As of 5 February 2010, the Matuga Constituency MP Chirau Ali Mwakwere (PNU) lost his cabinet and parliamentary seat. This was due to a petition filed by a voter, Mr Ayub Juma Mwakesi, who wanted the election of Mr Mwakwere nullified citing that the entire election process was marred by irregularities. The ruling that nullified Mr Mwakwere's election in the 2007 election was made by High Court Judge, Justice Mohamed Ibrahim. A subsequent by-election was held on 12 July 2010. Mwakwere retained the seat by beating his closest rival, Hassan Mwanyoha of ODM

=== September 2010 ===
Three parliamentary by-elections were held on 20 September 2011. Margaret Wanjiru (ODM) retained her Starehe Constituency seat beating Maina Kamanda (PNU). The by-election was held after vote recount held in April 2010 indicated that the poll was actually won by Maina Kamanda.

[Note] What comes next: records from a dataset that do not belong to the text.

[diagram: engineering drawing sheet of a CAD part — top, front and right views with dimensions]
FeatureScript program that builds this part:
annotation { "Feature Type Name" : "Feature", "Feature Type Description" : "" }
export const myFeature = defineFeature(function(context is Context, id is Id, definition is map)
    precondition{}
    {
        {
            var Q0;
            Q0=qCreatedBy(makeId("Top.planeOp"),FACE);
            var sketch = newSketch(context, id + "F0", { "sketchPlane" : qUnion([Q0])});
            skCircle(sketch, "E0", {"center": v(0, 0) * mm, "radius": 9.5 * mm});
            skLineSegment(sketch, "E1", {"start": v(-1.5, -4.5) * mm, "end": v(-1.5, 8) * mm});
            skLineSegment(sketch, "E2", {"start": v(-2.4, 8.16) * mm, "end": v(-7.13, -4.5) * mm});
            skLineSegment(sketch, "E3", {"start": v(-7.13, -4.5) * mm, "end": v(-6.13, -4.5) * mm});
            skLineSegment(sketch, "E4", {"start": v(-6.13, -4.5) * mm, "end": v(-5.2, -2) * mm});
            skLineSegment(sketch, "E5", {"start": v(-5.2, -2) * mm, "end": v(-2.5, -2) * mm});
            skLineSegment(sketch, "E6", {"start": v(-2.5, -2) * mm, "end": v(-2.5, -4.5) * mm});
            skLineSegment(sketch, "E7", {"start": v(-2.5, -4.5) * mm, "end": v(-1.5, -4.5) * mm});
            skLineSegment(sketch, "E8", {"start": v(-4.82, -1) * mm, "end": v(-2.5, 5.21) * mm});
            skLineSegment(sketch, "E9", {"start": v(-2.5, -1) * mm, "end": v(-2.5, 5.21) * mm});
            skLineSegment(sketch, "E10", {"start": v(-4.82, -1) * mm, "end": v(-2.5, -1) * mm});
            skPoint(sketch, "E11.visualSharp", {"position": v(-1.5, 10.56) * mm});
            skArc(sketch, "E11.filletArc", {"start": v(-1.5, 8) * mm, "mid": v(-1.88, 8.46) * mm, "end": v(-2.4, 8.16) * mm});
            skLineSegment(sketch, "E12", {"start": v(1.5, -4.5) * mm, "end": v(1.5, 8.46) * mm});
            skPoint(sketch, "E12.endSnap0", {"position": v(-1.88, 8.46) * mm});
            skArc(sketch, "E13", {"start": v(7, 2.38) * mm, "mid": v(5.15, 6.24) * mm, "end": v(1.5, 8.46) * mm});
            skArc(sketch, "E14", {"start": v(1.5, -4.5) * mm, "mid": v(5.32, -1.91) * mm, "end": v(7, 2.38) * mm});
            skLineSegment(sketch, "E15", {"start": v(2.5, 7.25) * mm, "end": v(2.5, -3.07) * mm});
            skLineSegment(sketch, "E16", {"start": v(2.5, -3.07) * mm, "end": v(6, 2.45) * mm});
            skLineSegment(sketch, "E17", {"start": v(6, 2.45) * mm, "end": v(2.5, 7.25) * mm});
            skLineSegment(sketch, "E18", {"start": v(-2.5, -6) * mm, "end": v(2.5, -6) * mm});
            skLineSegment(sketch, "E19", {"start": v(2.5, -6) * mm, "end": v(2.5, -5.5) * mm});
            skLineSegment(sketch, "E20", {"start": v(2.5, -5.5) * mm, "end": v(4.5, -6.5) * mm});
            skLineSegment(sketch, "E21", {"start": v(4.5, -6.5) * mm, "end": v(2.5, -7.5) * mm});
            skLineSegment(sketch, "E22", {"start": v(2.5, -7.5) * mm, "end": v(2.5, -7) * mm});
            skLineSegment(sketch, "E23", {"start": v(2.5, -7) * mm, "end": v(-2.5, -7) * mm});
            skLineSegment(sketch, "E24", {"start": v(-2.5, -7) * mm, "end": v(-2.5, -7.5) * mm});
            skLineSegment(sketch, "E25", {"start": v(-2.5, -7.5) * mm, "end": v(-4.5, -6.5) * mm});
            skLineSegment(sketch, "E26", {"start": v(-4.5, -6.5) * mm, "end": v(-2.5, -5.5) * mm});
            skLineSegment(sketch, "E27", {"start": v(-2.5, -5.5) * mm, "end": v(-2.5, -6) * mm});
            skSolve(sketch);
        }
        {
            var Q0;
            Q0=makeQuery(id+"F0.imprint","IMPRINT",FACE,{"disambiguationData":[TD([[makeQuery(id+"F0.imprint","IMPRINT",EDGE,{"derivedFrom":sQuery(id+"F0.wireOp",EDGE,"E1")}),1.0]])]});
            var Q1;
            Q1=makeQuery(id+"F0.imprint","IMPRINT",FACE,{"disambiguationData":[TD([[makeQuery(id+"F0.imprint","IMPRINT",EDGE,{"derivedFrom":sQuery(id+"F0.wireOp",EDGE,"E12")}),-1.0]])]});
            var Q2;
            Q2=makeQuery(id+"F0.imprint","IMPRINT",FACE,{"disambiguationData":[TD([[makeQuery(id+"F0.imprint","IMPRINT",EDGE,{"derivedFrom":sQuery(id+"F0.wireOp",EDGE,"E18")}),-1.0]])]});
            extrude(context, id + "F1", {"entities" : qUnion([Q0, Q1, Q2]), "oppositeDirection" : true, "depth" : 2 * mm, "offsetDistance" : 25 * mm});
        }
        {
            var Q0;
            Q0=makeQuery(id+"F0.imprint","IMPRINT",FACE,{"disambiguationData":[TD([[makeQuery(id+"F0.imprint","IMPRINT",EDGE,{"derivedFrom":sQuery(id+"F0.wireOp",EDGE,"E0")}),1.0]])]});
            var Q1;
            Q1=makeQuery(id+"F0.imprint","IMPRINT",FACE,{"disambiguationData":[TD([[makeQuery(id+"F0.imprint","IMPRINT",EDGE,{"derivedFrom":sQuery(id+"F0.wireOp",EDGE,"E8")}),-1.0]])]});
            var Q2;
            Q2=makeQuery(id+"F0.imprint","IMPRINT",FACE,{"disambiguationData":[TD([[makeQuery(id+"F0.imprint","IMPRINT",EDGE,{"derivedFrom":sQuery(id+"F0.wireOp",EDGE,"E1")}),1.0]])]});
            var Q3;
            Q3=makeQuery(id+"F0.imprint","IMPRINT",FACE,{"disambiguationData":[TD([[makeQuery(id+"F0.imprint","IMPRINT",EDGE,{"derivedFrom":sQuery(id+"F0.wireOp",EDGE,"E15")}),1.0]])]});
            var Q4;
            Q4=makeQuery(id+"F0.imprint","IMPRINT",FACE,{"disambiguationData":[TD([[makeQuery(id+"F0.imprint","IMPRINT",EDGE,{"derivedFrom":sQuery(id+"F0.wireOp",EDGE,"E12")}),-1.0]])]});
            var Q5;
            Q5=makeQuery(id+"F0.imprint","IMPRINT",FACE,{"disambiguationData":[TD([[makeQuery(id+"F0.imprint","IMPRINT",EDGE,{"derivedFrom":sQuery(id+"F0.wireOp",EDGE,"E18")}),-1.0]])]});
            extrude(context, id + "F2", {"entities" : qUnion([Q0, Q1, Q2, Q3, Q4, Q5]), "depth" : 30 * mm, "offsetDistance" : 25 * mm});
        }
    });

William Kabogo Gitau (NARC-Kenya) won the Juja Constituency seat. Alice Wambui of Kenya National Congress was distant second, while the previous MP, George Thuo of PNU was left third. Theo had lost the seat due to irregularities at the 2007 election.

The Makadara Constituency seat was taken up by Gideon Mbuvi Kioko of NARC-Kenya followed by former MP Reuben Ndolo of ODM while Dick Wathika (PNU) was left third. Wathika was the previous MP, but had lost the seat due to irregularities at the 2007 election.

===February 2011===
John Ngata Kariuki of Ford-Asili lost his Kirinyaga Central Constituency seat after a court petition filed by the previous Kirinyaga Central MP Daniel Karaba (Narc-Kenya) on 22 October 2010. Kariuki decided not to defend his seat at the subsequent by-election. The by-election was held on 16 February 2011. The PNU candidate Joseph Gitari won the poll leaving Karaba to second place.